▸ GOAL
Reproduce the catalog lines of both entries below word for word, leaving out the pictures.

[Start INPUT MATERIAL]

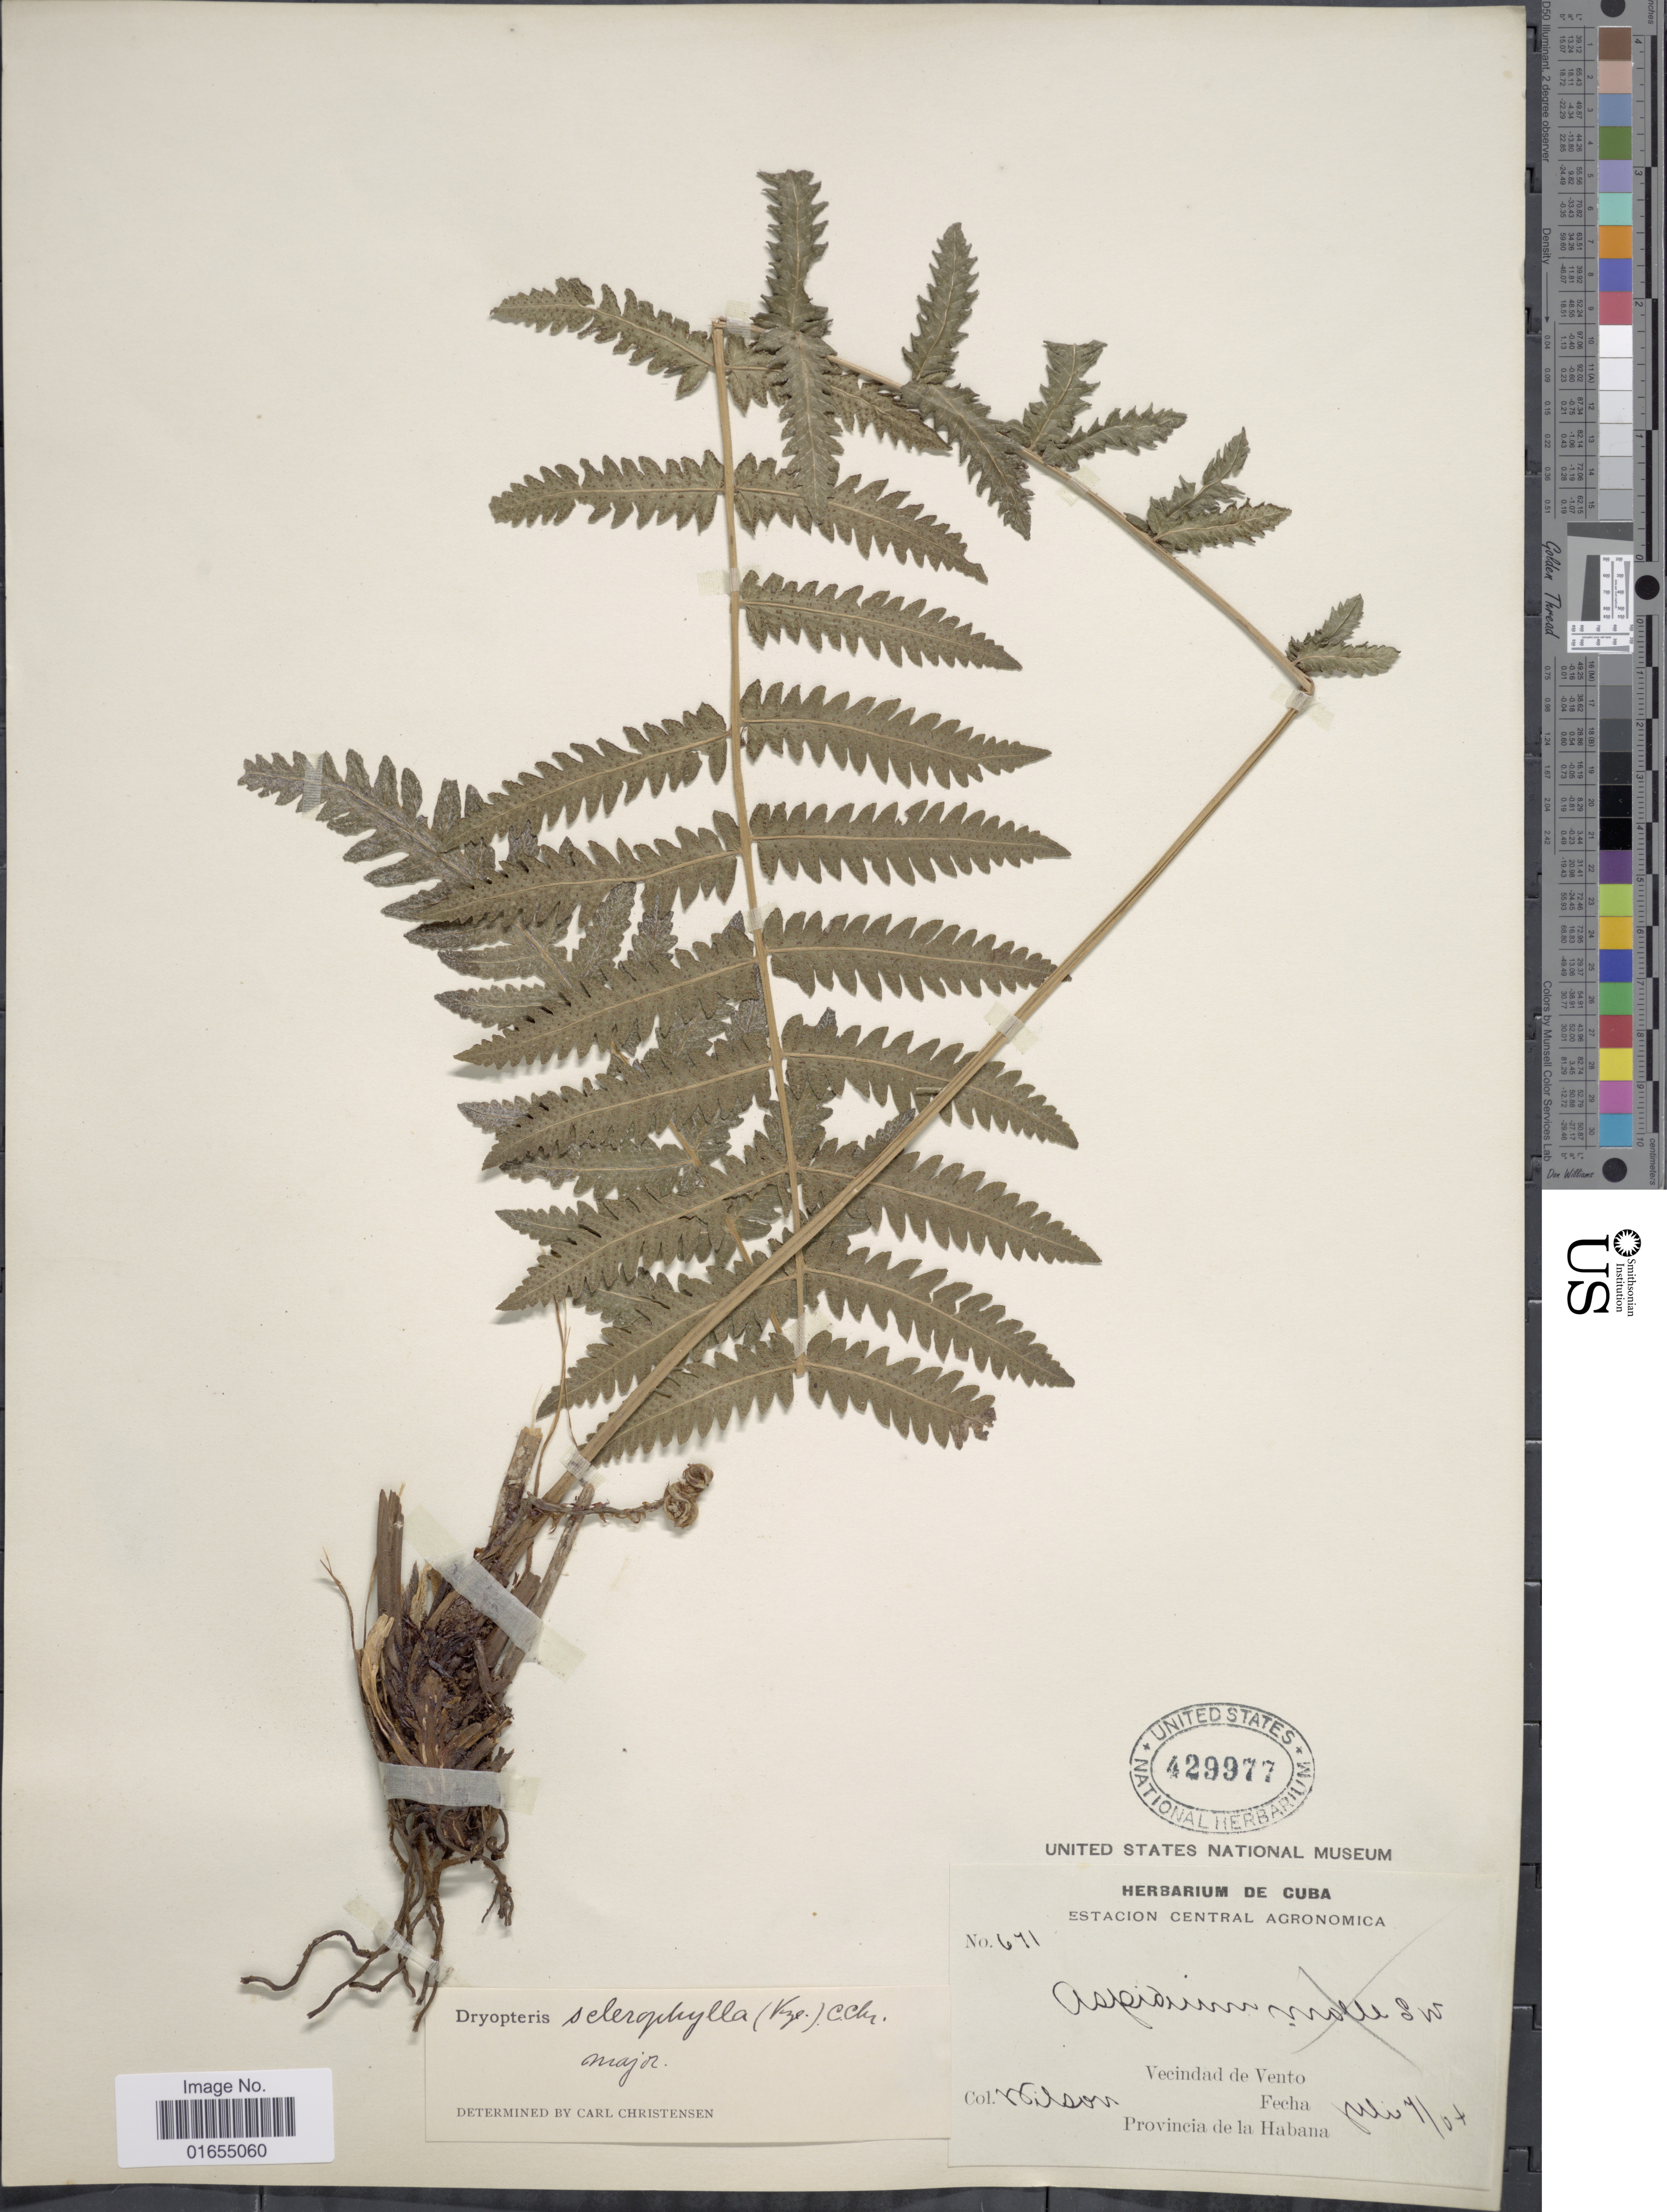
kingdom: Plantae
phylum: Tracheophyta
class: Polypodiopsida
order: Polypodiales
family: Thelypteridaceae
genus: Goniopteris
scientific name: Goniopteris sclerophylla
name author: (Poepp.) C.V. Morton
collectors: -- Wilson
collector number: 671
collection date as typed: Transcribed d/m/y: 7/7/4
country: Cuba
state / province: La Habana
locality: Vecindad de Vento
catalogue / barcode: US 429977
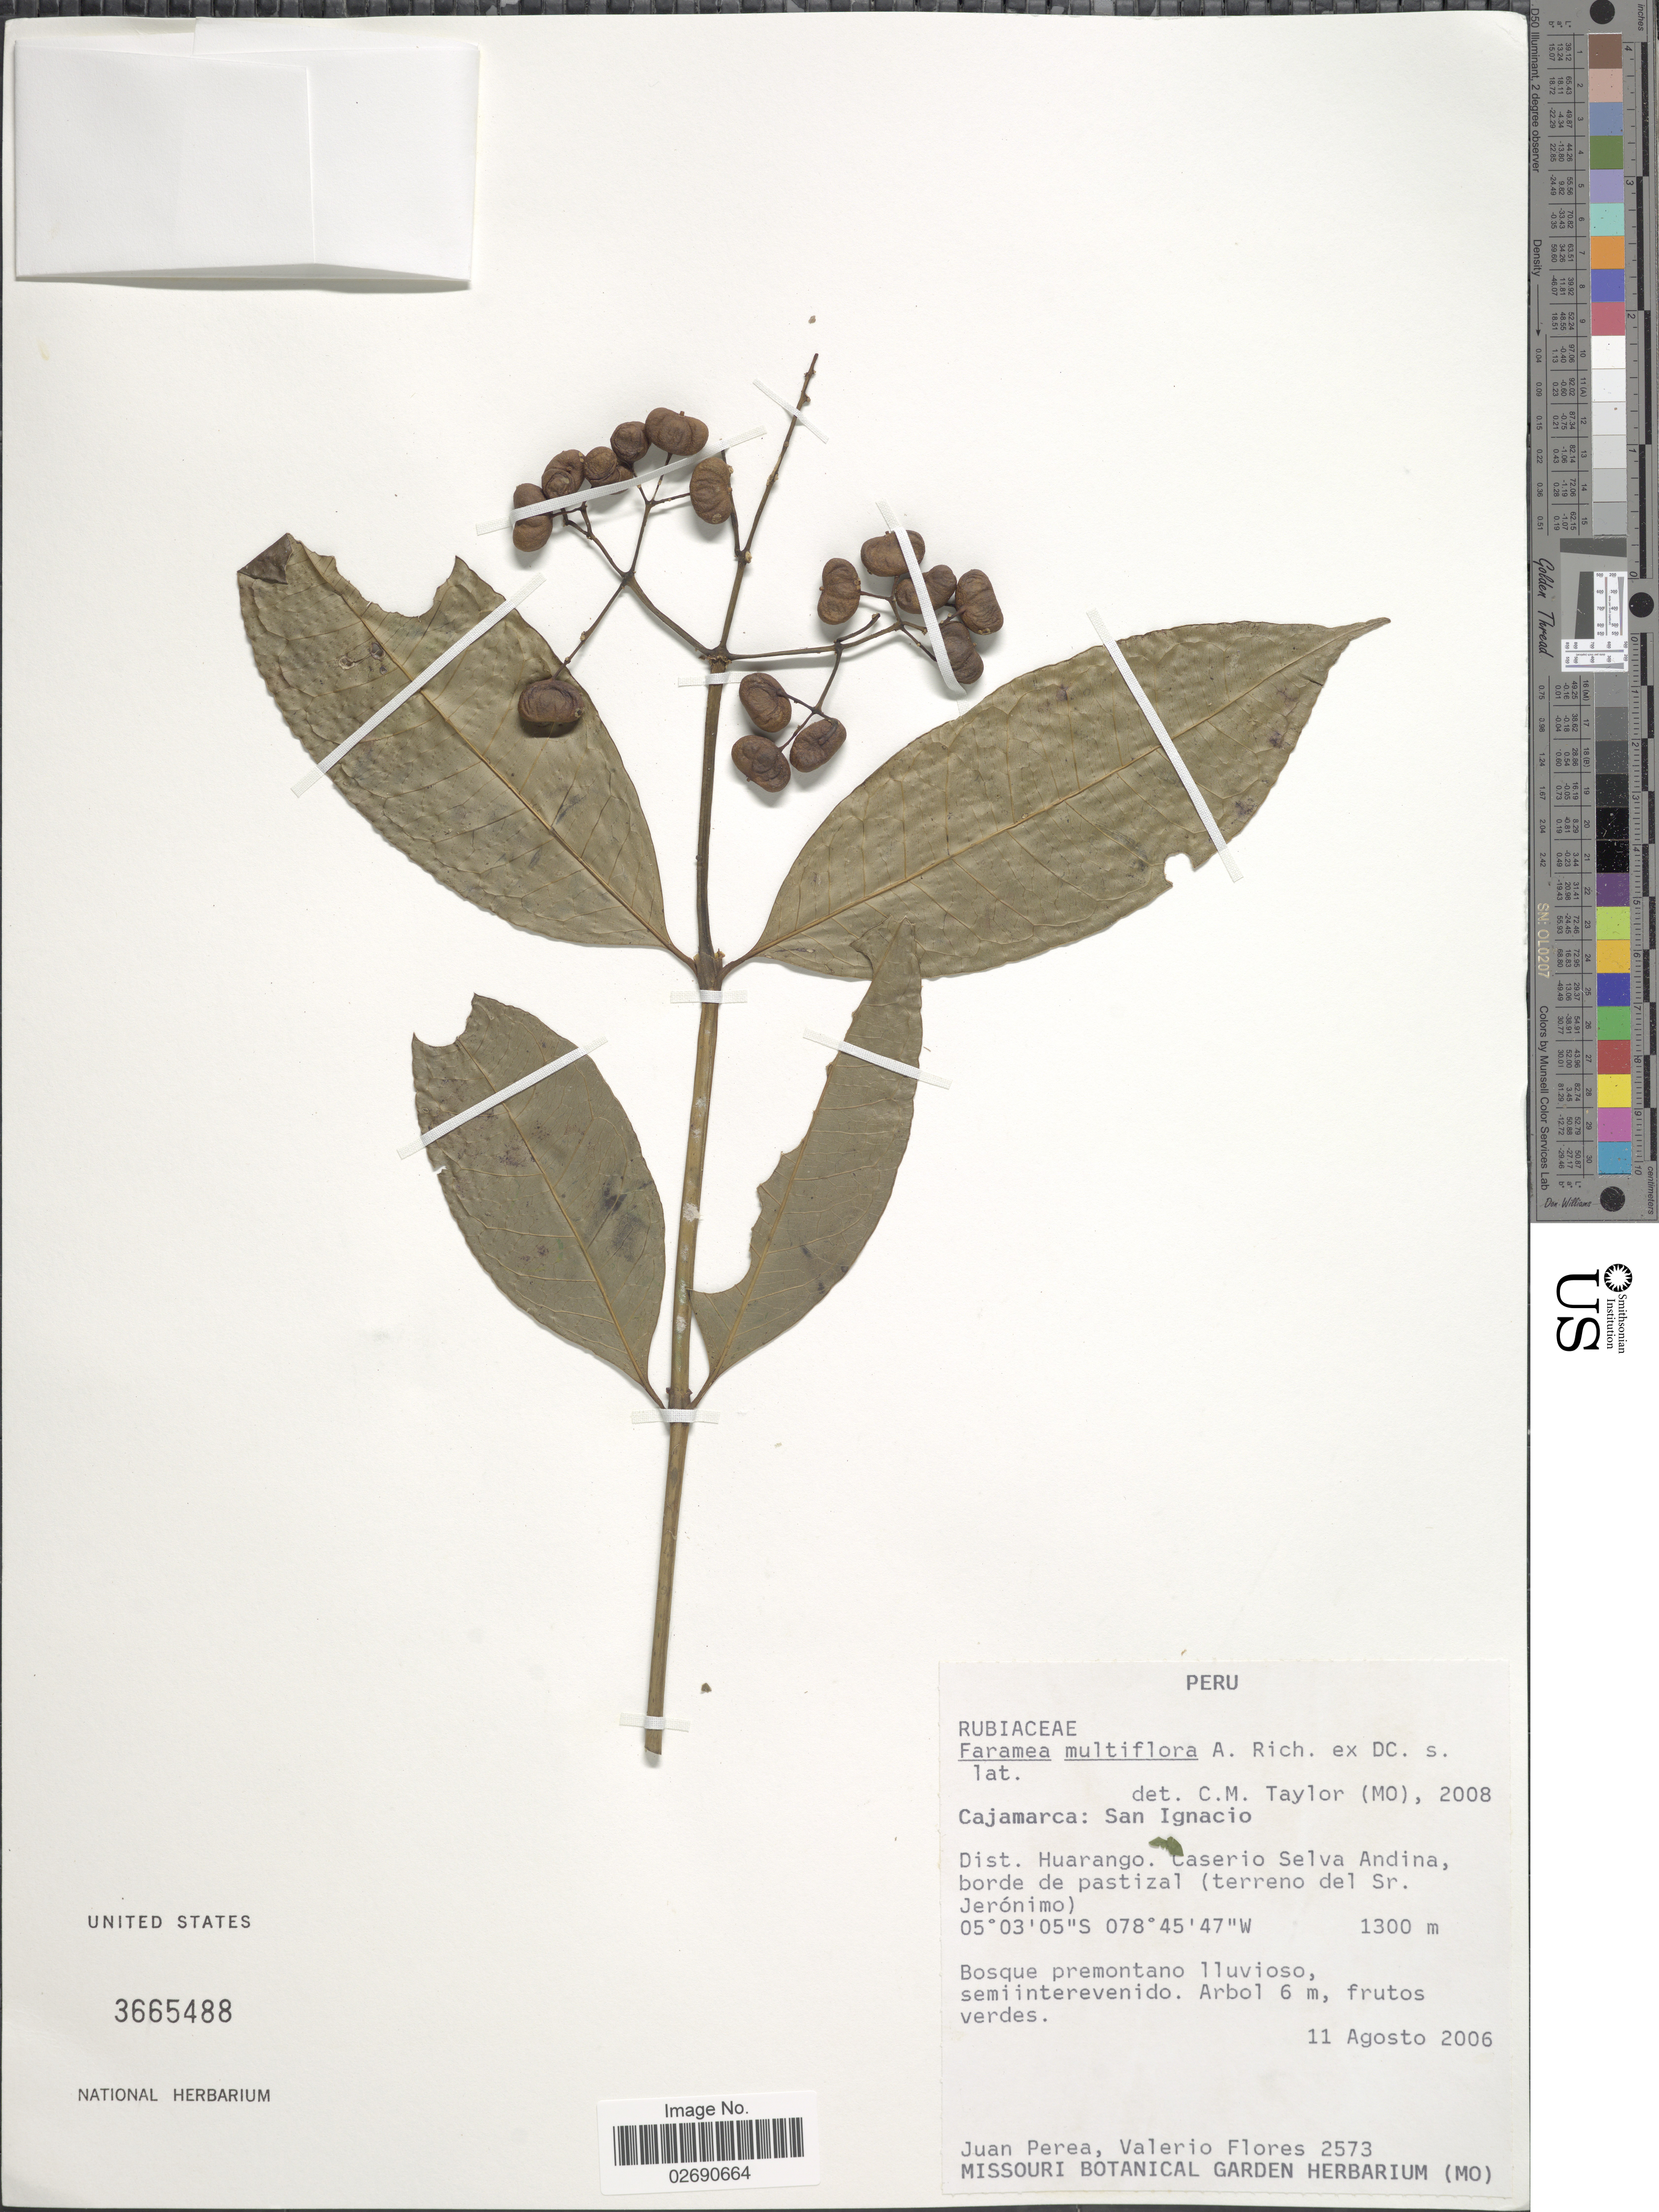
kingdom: Plantae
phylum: Tracheophyta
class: Magnoliopsida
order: Gentianales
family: Rubiaceae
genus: Faramea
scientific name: Faramea multiflora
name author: A. Rich. ex DC.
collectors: J. Perea & V. Flores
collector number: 2573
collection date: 2006-08-11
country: Peru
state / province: Cajamarca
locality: San Ignacio, Dist. Huarango. Caserio Selva Andina, borde de pastizal (terreno del Sr. Jerónimo)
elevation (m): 1300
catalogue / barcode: US 3665488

[End INPUT MATERIAL]

▸ OUTPUT BELOW
kingdom: Plantae
phylum: Tracheophyta
class: Polypodiopsida
order: Polypodiales
family: Thelypteridaceae
genus: Goniopteris
scientific name: Goniopteris sclerophylla
name author: (Poepp.) C.V. Morton
collectors: -- Wilson
collector number: 671
collection date as typed: Transcribed d/m/y: 7/7/4
country: Cuba
state / province: La Habana
locality: Vecindad de Vento
catalogue / barcode: US 429977
kingdom: Plantae
phylum: Tracheophyta
class: Magnoliopsida
order: Gentianales
family: Rubiaceae
genus: Faramea
scientific name: Faramea multiflora
name author: A. Rich. ex DC.
collectors: J. Perea & V. Flores
collector number: 2573
collection date: 2006-08-11
country: Peru
state / province: Cajamarca
locality: San Ignacio, Dist. Huarango. Caserio Selva Andina, borde de pastizal (terreno del Sr. Jerónimo)
elevation (m): 1300
catalogue / barcode: US 3665488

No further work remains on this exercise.